FAIRMOUNT - The church where thousands mourned James Dean will be open to the public this year as fans from all over the country converge on Fairmount to remember the actor on the 50th anniversary of his death.
Every year Dean is recognized during Fairmount's Museum Days festival, which is the last full weekend in September. An annual memorial service is held at Back Creek Friends Church on Sept. 30 - the date in 1955 when the actor was killed in a car accident. This year, visitors also will be able to get a rare look at Fairmount Friends Church, where Dean's funeral took place, said Gale Hikade, president of the Fairmount Historical Museum.
"It's usually never open because it just takes so many people to cover it," Hikade said. "People have to be there to answer the questions for the service and that kind of thing, there's just not enough people to go around."

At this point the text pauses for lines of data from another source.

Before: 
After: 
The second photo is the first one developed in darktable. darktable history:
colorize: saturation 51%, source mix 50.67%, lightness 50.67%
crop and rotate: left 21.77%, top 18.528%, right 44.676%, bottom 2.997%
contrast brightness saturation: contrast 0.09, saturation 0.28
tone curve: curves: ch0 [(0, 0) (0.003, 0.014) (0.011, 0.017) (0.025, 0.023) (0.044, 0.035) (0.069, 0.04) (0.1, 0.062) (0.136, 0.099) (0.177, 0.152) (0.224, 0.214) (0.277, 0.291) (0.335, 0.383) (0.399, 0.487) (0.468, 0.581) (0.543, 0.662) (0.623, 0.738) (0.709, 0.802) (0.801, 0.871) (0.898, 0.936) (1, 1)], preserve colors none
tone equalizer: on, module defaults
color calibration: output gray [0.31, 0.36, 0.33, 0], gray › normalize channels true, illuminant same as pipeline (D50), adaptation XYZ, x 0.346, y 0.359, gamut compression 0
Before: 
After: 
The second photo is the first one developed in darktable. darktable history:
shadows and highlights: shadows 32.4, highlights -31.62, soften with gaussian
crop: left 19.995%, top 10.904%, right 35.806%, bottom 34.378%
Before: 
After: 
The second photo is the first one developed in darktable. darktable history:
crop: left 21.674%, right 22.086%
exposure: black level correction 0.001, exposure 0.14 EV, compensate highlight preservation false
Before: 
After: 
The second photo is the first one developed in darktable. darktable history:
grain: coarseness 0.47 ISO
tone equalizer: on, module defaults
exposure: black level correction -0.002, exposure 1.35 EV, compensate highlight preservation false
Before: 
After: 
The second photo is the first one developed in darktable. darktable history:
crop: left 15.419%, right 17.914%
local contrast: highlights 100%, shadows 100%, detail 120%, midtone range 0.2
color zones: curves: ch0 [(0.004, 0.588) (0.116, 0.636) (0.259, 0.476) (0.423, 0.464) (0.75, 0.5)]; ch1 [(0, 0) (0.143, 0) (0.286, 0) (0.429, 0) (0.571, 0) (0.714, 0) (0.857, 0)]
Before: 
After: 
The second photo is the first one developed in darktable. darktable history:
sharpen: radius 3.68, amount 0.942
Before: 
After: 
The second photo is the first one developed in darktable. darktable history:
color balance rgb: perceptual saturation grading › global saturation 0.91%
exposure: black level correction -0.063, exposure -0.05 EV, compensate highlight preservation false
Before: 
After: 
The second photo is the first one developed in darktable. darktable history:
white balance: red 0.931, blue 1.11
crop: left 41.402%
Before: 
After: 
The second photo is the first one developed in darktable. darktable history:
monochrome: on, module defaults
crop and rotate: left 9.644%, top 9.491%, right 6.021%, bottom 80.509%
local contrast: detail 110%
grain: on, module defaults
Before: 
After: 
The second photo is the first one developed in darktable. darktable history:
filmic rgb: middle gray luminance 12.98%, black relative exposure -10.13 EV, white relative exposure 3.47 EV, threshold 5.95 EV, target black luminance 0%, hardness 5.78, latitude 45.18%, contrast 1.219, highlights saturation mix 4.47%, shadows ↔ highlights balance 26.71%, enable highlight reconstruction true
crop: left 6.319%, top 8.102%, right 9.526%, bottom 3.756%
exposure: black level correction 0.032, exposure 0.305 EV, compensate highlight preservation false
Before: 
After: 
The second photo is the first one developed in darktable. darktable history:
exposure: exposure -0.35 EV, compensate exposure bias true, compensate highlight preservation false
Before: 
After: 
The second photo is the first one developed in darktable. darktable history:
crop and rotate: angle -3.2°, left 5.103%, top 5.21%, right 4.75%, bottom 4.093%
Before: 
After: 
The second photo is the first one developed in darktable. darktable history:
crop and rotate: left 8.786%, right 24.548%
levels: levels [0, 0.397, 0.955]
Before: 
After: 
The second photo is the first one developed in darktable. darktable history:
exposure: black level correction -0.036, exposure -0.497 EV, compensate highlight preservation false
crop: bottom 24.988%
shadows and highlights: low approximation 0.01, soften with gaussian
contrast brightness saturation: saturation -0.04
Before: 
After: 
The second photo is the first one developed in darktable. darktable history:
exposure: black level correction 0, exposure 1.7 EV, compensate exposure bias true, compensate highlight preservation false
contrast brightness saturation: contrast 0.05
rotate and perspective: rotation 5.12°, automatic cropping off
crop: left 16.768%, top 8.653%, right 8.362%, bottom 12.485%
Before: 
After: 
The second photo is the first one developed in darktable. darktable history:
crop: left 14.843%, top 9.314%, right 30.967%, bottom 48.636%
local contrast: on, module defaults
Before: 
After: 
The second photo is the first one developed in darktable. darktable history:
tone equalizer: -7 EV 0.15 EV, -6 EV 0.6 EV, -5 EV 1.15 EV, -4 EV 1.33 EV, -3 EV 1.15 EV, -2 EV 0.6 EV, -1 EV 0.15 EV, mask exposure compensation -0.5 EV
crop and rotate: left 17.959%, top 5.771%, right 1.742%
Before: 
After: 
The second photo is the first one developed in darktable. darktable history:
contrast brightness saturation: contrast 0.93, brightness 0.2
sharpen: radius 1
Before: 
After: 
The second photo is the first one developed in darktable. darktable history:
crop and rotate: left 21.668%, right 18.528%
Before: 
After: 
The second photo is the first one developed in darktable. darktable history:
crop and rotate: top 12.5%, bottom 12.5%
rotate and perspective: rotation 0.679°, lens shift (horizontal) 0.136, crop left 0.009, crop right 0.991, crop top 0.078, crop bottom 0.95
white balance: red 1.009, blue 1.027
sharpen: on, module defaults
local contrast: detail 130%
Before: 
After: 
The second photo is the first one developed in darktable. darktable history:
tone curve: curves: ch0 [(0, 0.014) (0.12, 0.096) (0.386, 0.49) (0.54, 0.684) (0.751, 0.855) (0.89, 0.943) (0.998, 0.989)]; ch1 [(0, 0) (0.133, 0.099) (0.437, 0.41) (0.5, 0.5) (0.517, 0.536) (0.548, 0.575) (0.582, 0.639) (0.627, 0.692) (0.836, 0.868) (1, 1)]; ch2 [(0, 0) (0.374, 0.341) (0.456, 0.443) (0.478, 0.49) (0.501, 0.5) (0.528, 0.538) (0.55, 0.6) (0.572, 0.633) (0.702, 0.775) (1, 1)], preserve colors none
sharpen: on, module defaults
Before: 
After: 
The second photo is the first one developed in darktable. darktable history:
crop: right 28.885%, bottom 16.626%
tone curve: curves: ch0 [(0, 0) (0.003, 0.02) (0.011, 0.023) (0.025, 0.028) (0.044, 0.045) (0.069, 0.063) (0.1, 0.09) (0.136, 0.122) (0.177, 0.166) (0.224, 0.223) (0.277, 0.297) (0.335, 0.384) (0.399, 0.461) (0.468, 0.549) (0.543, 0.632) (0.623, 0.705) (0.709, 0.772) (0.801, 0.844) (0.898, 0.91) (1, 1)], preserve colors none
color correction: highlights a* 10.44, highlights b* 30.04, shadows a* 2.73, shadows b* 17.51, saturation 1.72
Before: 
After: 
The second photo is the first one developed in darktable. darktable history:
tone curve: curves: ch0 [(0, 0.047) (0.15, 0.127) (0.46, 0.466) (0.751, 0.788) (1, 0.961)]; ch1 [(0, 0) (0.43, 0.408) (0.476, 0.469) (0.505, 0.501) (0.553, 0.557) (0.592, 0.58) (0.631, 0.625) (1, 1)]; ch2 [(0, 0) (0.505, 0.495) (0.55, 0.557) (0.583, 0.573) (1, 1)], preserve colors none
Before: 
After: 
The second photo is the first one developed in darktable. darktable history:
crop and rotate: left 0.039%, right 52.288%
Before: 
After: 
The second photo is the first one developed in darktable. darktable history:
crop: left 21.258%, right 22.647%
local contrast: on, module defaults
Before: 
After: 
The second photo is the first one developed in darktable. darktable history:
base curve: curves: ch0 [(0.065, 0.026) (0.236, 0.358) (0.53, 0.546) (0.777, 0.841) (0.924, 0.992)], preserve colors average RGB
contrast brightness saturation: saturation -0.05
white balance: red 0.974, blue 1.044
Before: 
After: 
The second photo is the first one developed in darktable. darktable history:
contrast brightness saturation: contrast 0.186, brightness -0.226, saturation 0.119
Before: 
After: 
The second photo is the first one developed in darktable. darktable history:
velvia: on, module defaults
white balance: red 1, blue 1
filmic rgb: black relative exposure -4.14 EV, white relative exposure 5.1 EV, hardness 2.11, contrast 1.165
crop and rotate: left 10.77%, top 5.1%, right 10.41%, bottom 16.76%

A special group from the church, 124 W. First St., will guide visitors through from 9 a.m. to noon Sept. 30, with the annual memorial service to follow at 1 p.m. in Back Creek Friends Church on Sand Pike.
"So many of the people, including myself, were not at the funeral," Hikade said. "I wasn't even in town then, but this is the church, this is the way it looked when Jim was there, those are the kinds of things that are asked."
Organizers of the memorial service and the Fairmount Museum Days/ Remembering James Dean festival, which runs from Sept. 22 to 25, also are preparing for the 50th anniversary by securing extra volunteers and preparing vendors. The festival includes music (this year including recording artists Lou Christy and Mitch Ryder) vendors, antique cars and many Dean look-alikes or dress-alikes.
Hikade expected this year's crowds to be larger than the more than 30,000 who typically come to the events.
"Just because of the phone calls we have been receiving (at the museum)," he said. "Just from all over the place, you name the state or the country and we've had a phone call from it."
Museum volunteers have had to explain to some of those callers that the Fairmount events in September are separate from James Dean Fest, which is June 3 through 5 at the Marion Municipal Airport.
"We're also getting a few phone calls asking if we're still going to have the event in September," Hikade said. "We're just trying to get enough publicity to show we are still having ours."
Although celebrities including actor Martin Sheen and Elizabeth Sheridan, one of Dean's former girlfriends, have attended the memorial service or festival in the past, no one is sure who will show up this year, memorial service organizer Phil Zeigler said.
"We just play it by ear every year," he said. "I don't know who's going, if there will be any celebrities here or not this year.
"I'll tell you for the 50th anniversary we'll probably have a lot of overseas fans here," he continued. "The church is always packed anyway, regardless of what year it is."